Structured pose outputs
::::

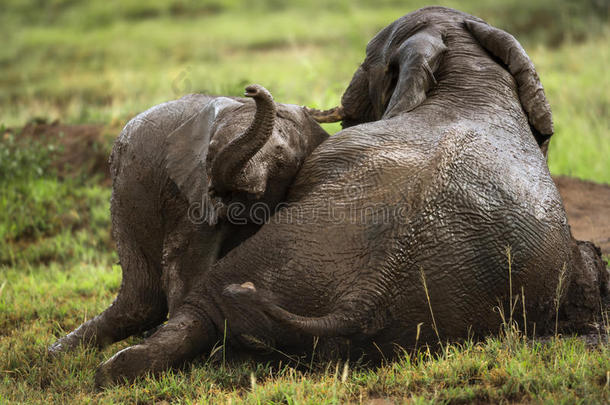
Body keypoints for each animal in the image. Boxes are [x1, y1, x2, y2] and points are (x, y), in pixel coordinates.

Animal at [48, 83, 328, 350]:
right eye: (210, 152)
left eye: (281, 159)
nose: (251, 89)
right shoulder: (188, 189)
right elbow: (187, 262)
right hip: (126, 189)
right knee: (143, 298)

::::

**Exercise objective**
Return the total of lines in these records that hold "right", without any other words.

**Output of the task**
5